Records taken from a dataset:
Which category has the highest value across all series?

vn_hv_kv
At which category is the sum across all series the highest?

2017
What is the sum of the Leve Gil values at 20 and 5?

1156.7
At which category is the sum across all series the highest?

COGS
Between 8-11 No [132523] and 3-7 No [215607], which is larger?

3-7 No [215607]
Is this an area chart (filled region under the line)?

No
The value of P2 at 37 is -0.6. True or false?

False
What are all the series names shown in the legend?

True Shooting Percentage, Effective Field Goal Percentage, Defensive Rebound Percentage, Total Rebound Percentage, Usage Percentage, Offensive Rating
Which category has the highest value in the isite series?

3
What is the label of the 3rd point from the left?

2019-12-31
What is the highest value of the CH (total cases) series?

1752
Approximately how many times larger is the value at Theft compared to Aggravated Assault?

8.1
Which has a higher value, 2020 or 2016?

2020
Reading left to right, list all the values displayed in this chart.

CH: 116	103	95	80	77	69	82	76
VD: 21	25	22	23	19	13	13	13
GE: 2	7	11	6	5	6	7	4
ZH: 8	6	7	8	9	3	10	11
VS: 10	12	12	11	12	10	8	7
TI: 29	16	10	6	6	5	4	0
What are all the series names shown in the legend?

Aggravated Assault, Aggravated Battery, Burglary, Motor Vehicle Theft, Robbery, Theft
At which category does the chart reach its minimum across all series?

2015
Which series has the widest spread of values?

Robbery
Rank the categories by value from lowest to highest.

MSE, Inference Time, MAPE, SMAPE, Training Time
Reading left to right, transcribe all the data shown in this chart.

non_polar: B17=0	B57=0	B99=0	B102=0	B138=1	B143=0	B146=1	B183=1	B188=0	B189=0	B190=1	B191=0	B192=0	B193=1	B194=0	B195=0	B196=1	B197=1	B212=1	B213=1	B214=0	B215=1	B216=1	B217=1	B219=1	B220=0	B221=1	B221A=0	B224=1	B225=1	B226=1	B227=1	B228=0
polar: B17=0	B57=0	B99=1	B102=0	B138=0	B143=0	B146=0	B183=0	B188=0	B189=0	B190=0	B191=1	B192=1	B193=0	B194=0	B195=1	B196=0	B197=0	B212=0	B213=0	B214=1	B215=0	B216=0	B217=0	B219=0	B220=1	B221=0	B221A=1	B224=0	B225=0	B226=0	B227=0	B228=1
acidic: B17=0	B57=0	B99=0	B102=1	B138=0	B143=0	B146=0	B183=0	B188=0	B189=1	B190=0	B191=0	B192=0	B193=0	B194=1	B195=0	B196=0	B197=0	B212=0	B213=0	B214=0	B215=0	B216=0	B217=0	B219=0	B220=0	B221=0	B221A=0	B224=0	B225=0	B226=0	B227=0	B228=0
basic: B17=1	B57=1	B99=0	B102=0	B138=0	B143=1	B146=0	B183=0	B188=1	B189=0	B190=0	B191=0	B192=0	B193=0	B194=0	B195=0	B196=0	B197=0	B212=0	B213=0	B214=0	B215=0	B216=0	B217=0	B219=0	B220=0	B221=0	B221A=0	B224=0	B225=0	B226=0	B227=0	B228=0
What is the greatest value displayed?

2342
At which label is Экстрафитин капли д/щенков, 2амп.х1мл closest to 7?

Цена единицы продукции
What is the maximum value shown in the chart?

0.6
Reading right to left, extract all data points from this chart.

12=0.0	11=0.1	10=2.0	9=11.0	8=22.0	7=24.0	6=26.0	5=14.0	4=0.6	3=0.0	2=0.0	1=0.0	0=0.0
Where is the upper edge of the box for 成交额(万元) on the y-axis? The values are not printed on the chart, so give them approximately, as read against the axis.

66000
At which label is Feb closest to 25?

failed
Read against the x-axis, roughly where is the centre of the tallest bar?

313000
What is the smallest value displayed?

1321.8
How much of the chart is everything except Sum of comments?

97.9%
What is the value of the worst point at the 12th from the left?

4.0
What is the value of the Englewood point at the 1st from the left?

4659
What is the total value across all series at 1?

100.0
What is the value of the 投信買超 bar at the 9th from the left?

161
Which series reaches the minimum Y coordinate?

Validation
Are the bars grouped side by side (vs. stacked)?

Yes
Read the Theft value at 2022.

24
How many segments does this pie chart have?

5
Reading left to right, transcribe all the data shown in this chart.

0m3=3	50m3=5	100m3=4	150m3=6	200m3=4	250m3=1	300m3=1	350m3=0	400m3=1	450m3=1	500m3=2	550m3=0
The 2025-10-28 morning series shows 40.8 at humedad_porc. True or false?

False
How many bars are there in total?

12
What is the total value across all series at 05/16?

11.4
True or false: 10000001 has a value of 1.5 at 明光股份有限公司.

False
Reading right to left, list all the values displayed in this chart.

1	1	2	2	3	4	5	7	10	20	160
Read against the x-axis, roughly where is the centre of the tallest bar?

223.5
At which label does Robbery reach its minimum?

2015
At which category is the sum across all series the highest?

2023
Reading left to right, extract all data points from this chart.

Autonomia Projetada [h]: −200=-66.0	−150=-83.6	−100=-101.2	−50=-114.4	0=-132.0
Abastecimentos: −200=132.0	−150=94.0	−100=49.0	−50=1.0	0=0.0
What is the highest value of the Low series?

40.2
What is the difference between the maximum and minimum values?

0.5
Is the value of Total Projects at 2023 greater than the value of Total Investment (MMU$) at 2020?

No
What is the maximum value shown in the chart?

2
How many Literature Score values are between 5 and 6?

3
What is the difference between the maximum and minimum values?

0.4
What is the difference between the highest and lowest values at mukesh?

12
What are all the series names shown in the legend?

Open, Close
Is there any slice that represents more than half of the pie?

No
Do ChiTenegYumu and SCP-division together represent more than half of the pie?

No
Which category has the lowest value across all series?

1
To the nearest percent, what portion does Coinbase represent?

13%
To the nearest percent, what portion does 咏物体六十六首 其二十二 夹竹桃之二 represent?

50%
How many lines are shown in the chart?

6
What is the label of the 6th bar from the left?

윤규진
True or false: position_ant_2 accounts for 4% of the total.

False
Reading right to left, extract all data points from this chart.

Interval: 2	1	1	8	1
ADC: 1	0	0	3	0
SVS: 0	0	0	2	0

▸ EXERCISE PROMPT
Change "series names" to "series labels" everywhere in the listing above, and write out the whole listing again with nothing else altered.

▸ EXPECTED ANSWER
Which category has the highest value across all series?

vn_hv_kv
At which category is the sum across all series the highest?

2017
What is the sum of the Leve Gil values at 20 and 5?

1156.7
At which category is the sum across all series the highest?

COGS
Between 8-11 No [132523] and 3-7 No [215607], which is larger?

3-7 No [215607]
Is this an area chart (filled region under the line)?

No
The value of P2 at 37 is -0.6. True or false?

False
What are all the series labels shown in the legend?

True Shooting Percentage, Effective Field Goal Percentage, Defensive Rebound Percentage, Total Rebound Percentage, Usage Percentage, Offensive Rating
Which category has the highest value in the isite series?

3
What is the label of the 3rd point from the left?

2019-12-31
What is the highest value of the CH (total cases) series?

1752
Approximately how many times larger is the value at Theft compared to Aggravated Assault?

8.1
Which has a higher value, 2020 or 2016?

2020
Reading left to right, list all the values displayed in this chart.

CH: 116	103	95	80	77	69	82	76
VD: 21	25	22	23	19	13	13	13
GE: 2	7	11	6	5	6	7	4
ZH: 8	6	7	8	9	3	10	11
VS: 10	12	12	11	12	10	8	7
TI: 29	16	10	6	6	5	4	0
What are all the series labels shown in the legend?

Aggravated Assault, Aggravated Battery, Burglary, Motor Vehicle Theft, Robbery, Theft
At which category does the chart reach its minimum across all series?

2015
Which series has the widest spread of values?

Robbery
Rank the categories by value from lowest to highest.

MSE, Inference Time, MAPE, SMAPE, Training Time
Reading left to right, transcribe all the data shown in this chart.

non_polar: B17=0	B57=0	B99=0	B102=0	B138=1	B143=0	B146=1	B183=1	B188=0	B189=0	B190=1	B191=0	B192=0	B193=1	B194=0	B195=0	B196=1	B197=1	B212=1	B213=1	B214=0	B215=1	B216=1	B217=1	B219=1	B220=0	B221=1	B221A=0	B224=1	B225=1	B226=1	B227=1	B228=0
polar: B17=0	B57=0	B99=1	B102=0	B138=0	B143=0	B146=0	B183=0	B188=0	B189=0	B190=0	B191=1	B192=1	B193=0	B194=0	B195=1	B196=0	B197=0	B212=0	B213=0	B214=1	B215=0	B216=0	B217=0	B219=0	B220=1	B221=0	B221A=1	B224=0	B225=0	B226=0	B227=0	B228=1
acidic: B17=0	B57=0	B99=0	B102=1	B138=0	B143=0	B146=0	B183=0	B188=0	B189=1	B190=0	B191=0	B192=0	B193=0	B194=1	B195=0	B196=0	B197=0	B212=0	B213=0	B214=0	B215=0	B216=0	B217=0	B219=0	B220=0	B221=0	B221A=0	B224=0	B225=0	B226=0	B227=0	B228=0
basic: B17=1	B57=1	B99=0	B102=0	B138=0	B143=1	B146=0	B183=0	B188=1	B189=0	B190=0	B191=0	B192=0	B193=0	B194=0	B195=0	B196=0	B197=0	B212=0	B213=0	B214=0	B215=0	B216=0	B217=0	B219=0	B220=0	B221=0	B221A=0	B224=0	B225=0	B226=0	B227=0	B228=0
What is the greatest value displayed?

2342
At which label is Экстрафитин капли д/щенков, 2амп.х1мл closest to 7?

Цена единицы продукции
What is the maximum value shown in the chart?

0.6
Reading right to left, extract all data points from this chart.

12=0.0	11=0.1	10=2.0	9=11.0	8=22.0	7=24.0	6=26.0	5=14.0	4=0.6	3=0.0	2=0.0	1=0.0	0=0.0
Where is the upper edge of the box for 成交额(万元) on the y-axis? The values are not printed on the chart, so give them approximately, as read against the axis.

66000
At which label is Feb closest to 25?

failed
Read against the x-axis, roughly where is the centre of the tallest bar?

313000
What is the smallest value displayed?

1321.8
How much of the chart is everything except Sum of comments?

97.9%
What is the value of the worst point at the 12th from the left?

4.0
What is the value of the Englewood point at the 1st from the left?

4659
What is the total value across all series at 1?

100.0
What is the value of the 投信買超 bar at the 9th from the left?

161
Which series reaches the minimum Y coordinate?

Validation
Are the bars grouped side by side (vs. stacked)?

Yes
Read the Theft value at 2022.

24
How many segments does this pie chart have?

5
Reading left to right, transcribe all the data shown in this chart.

0m3=3	50m3=5	100m3=4	150m3=6	200m3=4	250m3=1	300m3=1	350m3=0	400m3=1	450m3=1	500m3=2	550m3=0
The 2025-10-28 morning series shows 40.8 at humedad_porc. True or false?

False
How many bars are there in total?

12
What is the total value across all series at 05/16?

11.4
True or false: 10000001 has a value of 1.5 at 明光股份有限公司.

False
Reading right to left, list all the values displayed in this chart.

1	1	2	2	3	4	5	7	10	20	160
Read against the x-axis, roughly where is the centre of the tallest bar?

223.5
At which label does Robbery reach its minimum?

2015
At which category is the sum across all series the highest?

2023
Reading left to right, extract all data points from this chart.

Autonomia Projetada [h]: −200=-66.0	−150=-83.6	−100=-101.2	−50=-114.4	0=-132.0
Abastecimentos: −200=132.0	−150=94.0	−100=49.0	−50=1.0	0=0.0
What is the highest value of the Low series?

40.2
What is the difference between the maximum and minimum values?

0.5
Is the value of Total Projects at 2023 greater than the value of Total Investment (MMU$) at 2020?

No
What is the maximum value shown in the chart?

2
How many Literature Score values are between 5 and 6?

3
What is the difference between the maximum and minimum values?

0.4
What is the difference between the highest and lowest values at mukesh?

12
What are all the series labels shown in the legend?

Open, Close
Is there any slice that represents more than half of the pie?

No
Do ChiTenegYumu and SCP-division together represent more than half of the pie?

No
Which category has the lowest value across all series?

1
To the nearest percent, what portion does Coinbase represent?

13%
To the nearest percent, what portion does 咏物体六十六首 其二十二 夹竹桃之二 represent?

50%
How many lines are shown in the chart?

6
What is the label of the 6th bar from the left?

윤규진
True or false: position_ant_2 accounts for 4% of the total.

False
Reading right to left, extract all data points from this chart.

Interval: 2	1	1	8	1
ADC: 1	0	0	3	0
SVS: 0	0	0	2	0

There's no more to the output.